Wednesday, December 3, 2014

Banff and Other Not Brown Buffaloes

Well, there’s that last crazy-weird-awesome special of the year I feared: a Silver Filigree Buffalo?!


I want to be ridiculously excited about Banff, but after what happened with the Polled Hereford Bull Marshall, I have to temper my excitement just a bit. Even if the piece run this time is 300, not 40.

It’s true, according to the e-mail Reeves sent, that most previous Buffalos have been some shade of brown. Even the two nominal Decorators - the Connoisseur Tortoiseshell Taima, and the Ranchcraft Woodgrain - were brownish.

The only established releases in not-brown (outside of Test Colors) were in white, or nearly so: the #380 Tatanka from 1992-1993, and a very low piece special run made possibly as a tie-in or promotional item for Dino De Laurentiis’s 1977 film The White Buffalo.

If the posters and online reviews are any indication, it’s basically Jaws in the Old West - starring Charles Bronson and an animatronic Buffalo. Sounds like my kind of film!

These older special runs are grayer - almost Smoke - and don’t have the red handprint that the Tatanka has.

There may have been a Post Production Special Run of the Tatanka made in 1995, to commemorate the birth of a real white buffalo in 1994. The details about that SR are a little sketchy; all we know for sure is that they don’t have handprints either, and are probably hand-numbered.

The Tatankas used to be one of those hot must-have items that regularly commanded three-figures on the secondary market. He’s still pricey (for a Buffalo) but not unreasonable for a scarce nonhorse mold. The two handprint-free SRs, early and late, I can’t judge: they are so scarce that I can’t remember even seeing one for sale recently.

As for the alleged "Bronze Glo" Buffaloes - Bronze-colored Buffaloes that may have been a part of a paint test/experiment in the 1970s - I am about as skeptical as I am of the Mobil Red Pegasi. While a few of them may indeed be the real thing, some (if not most) are not.

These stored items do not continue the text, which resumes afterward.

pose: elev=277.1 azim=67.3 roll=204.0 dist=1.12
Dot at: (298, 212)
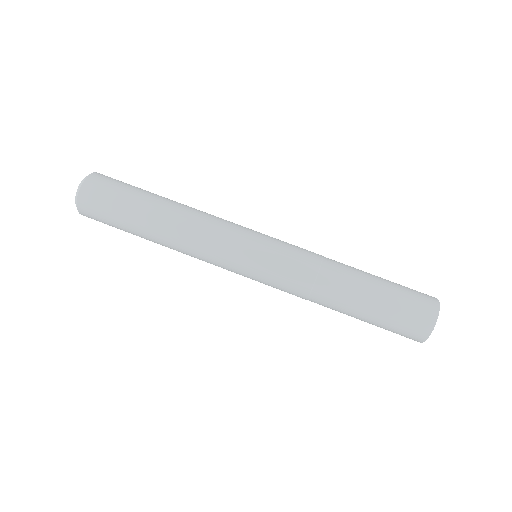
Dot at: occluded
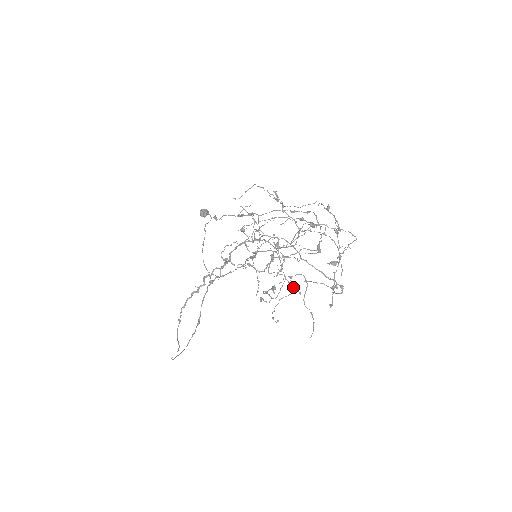
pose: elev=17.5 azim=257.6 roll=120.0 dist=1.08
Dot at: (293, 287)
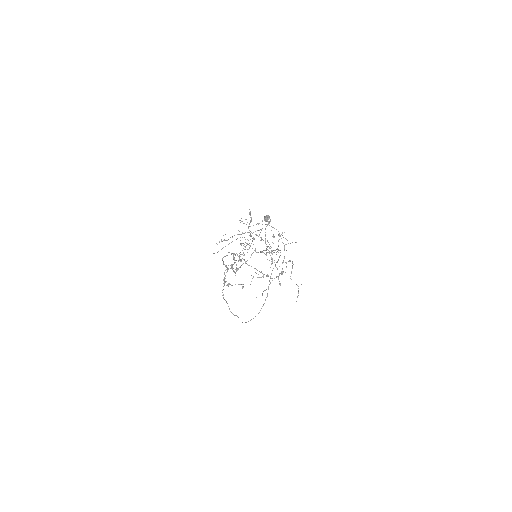
Dot at: occluded
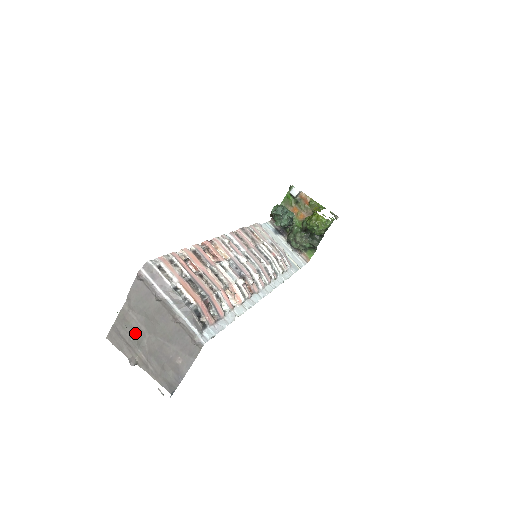
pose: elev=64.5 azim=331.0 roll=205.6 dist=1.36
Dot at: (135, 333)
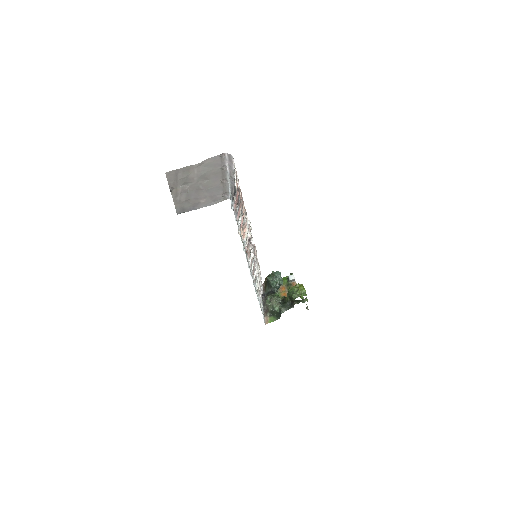
Dot at: (188, 178)
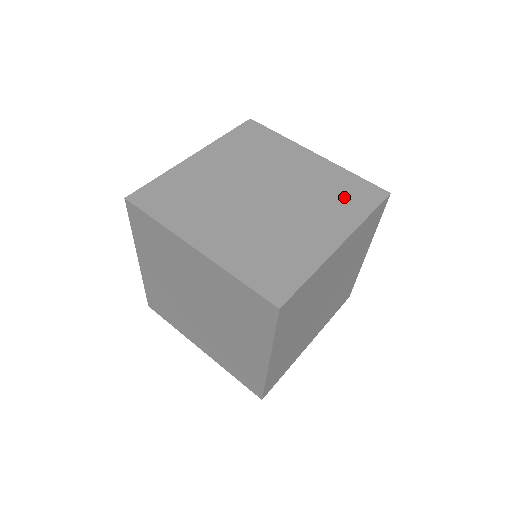
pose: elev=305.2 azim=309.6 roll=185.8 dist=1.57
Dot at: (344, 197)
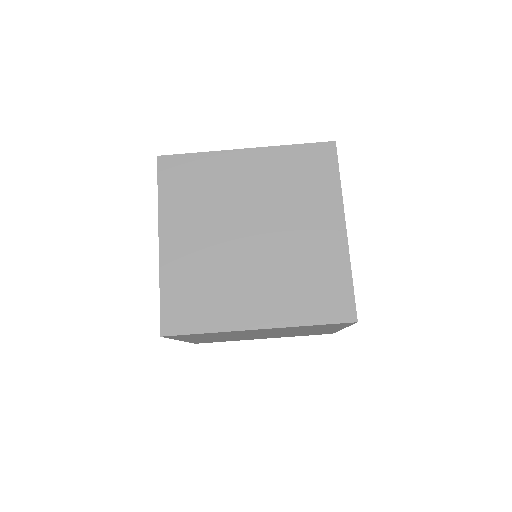
Dot at: (308, 178)
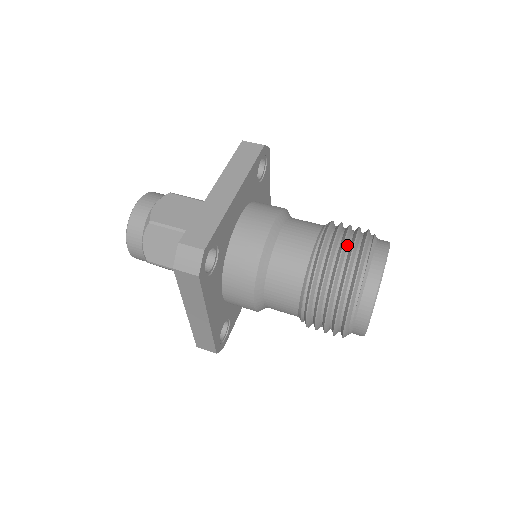
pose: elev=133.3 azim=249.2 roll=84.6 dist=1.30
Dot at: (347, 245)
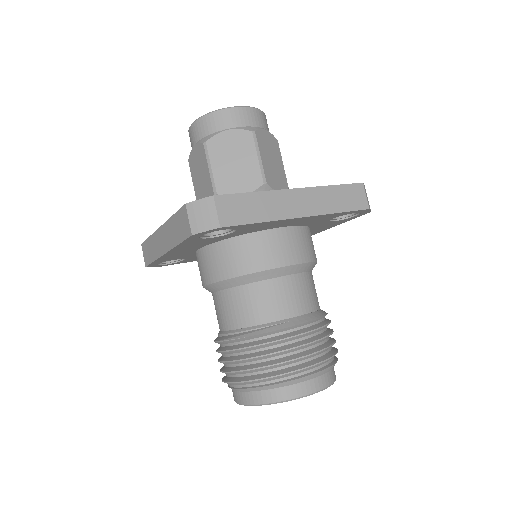
Dot at: (229, 364)
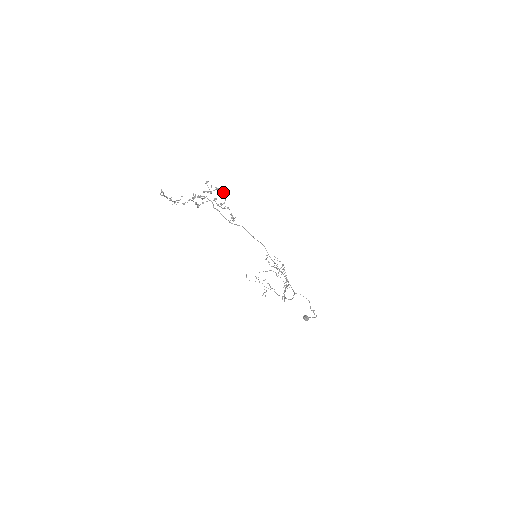
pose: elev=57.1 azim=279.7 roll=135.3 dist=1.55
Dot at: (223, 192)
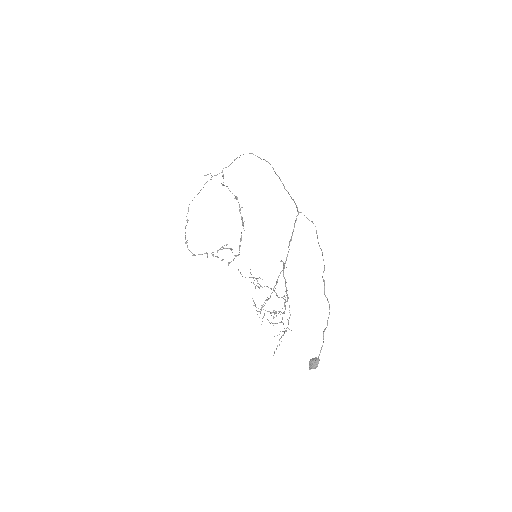
Dot at: occluded
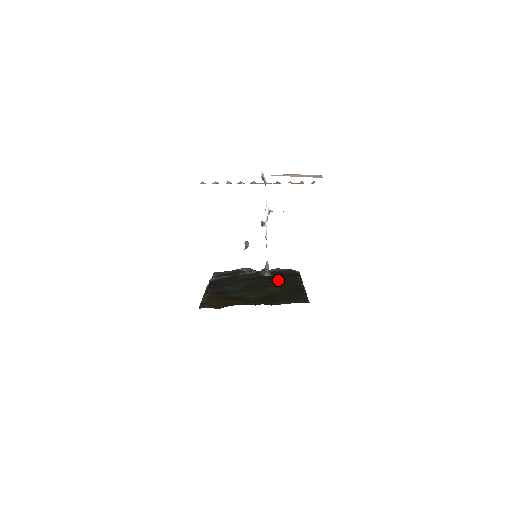
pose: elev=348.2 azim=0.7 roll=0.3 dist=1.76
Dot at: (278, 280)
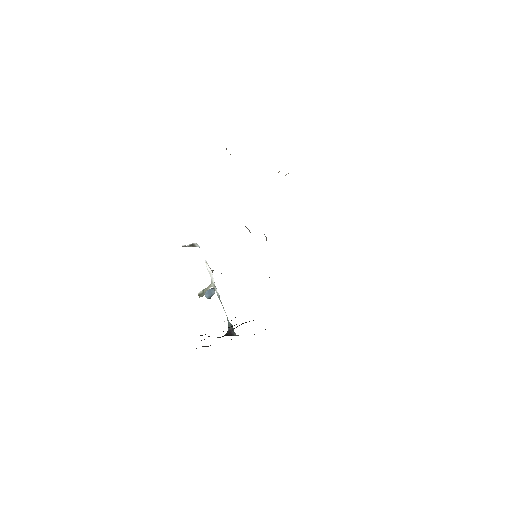
Dot at: occluded
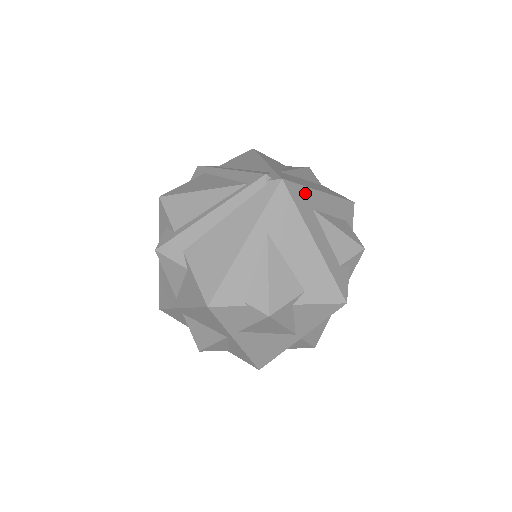
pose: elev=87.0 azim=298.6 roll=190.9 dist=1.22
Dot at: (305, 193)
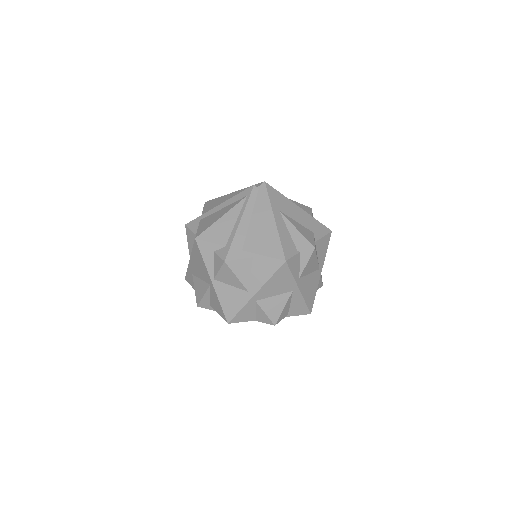
Dot at: occluded
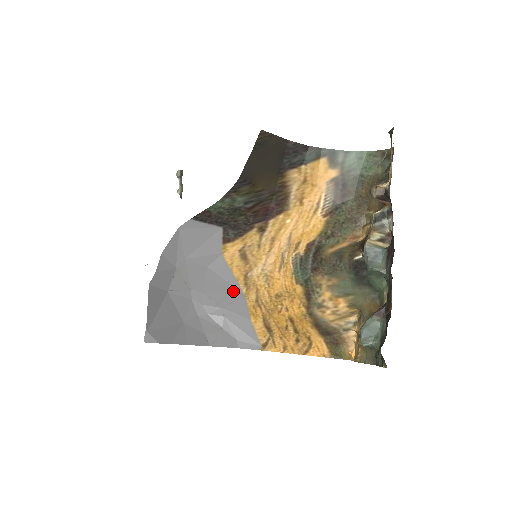
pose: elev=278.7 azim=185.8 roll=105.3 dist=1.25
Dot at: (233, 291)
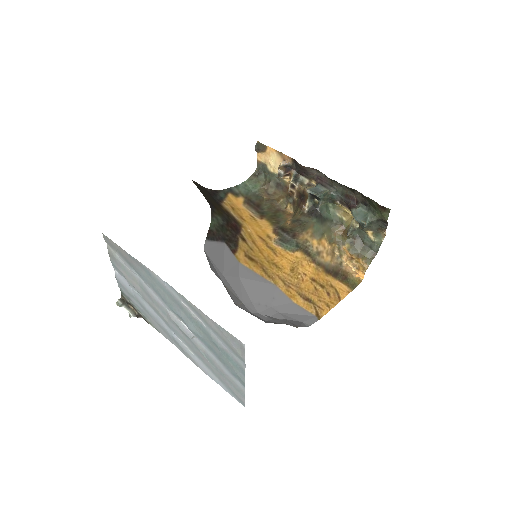
Dot at: (267, 287)
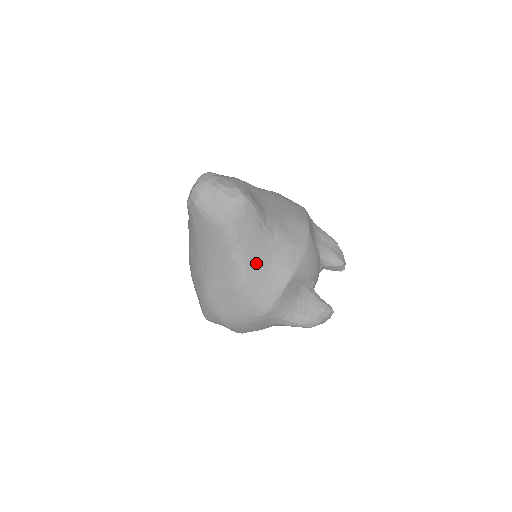
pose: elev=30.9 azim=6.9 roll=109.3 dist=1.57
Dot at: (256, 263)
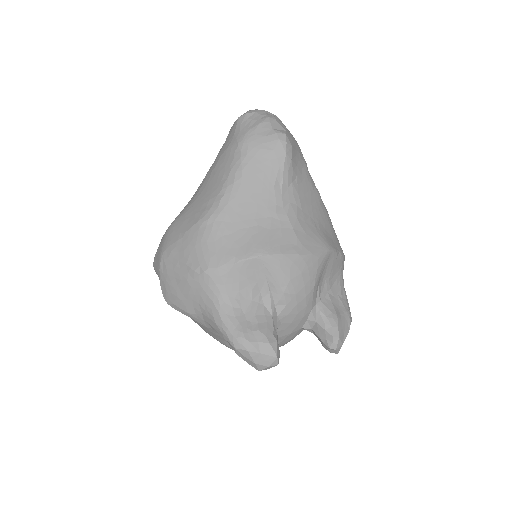
Dot at: (241, 209)
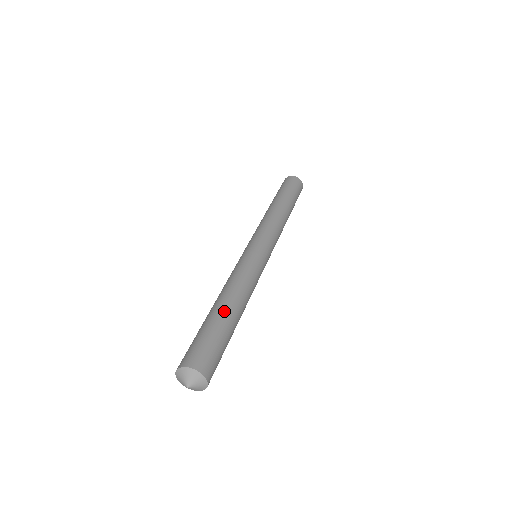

I’ve seen too many "Bronze Glo" models claimed to be real for all of them to be real, unless it was one very large bucket of paint that Peter Stone and Chris Hess were playing with that day in the factory. Stranger things have happened, but fakes (innocent and intentional) happen, too.

As with anything claimed to be exceedingly rare, caveat emptor.

2 comments:

timaru star ii said...

Hi Andrea! I conga-line buffaloes so this guy is a pushover for me. What do you think: movie FROZEN has got Breyer's brain!! But when I first saw him I thought: how did they know I've always wanted to see a Charcoal Moose??!! Banff is right up my line.

Corky said...

He's neat! I like how they only applied the silver filigree to his hindquarters where the mold is smooth--the effect would have gotten lost on all that shagginess up front.

I'd love to see more special runs on nonhorse molds. How about a Deer Family in that parti-color pinto color that deer sometimes have? I'd be all over that.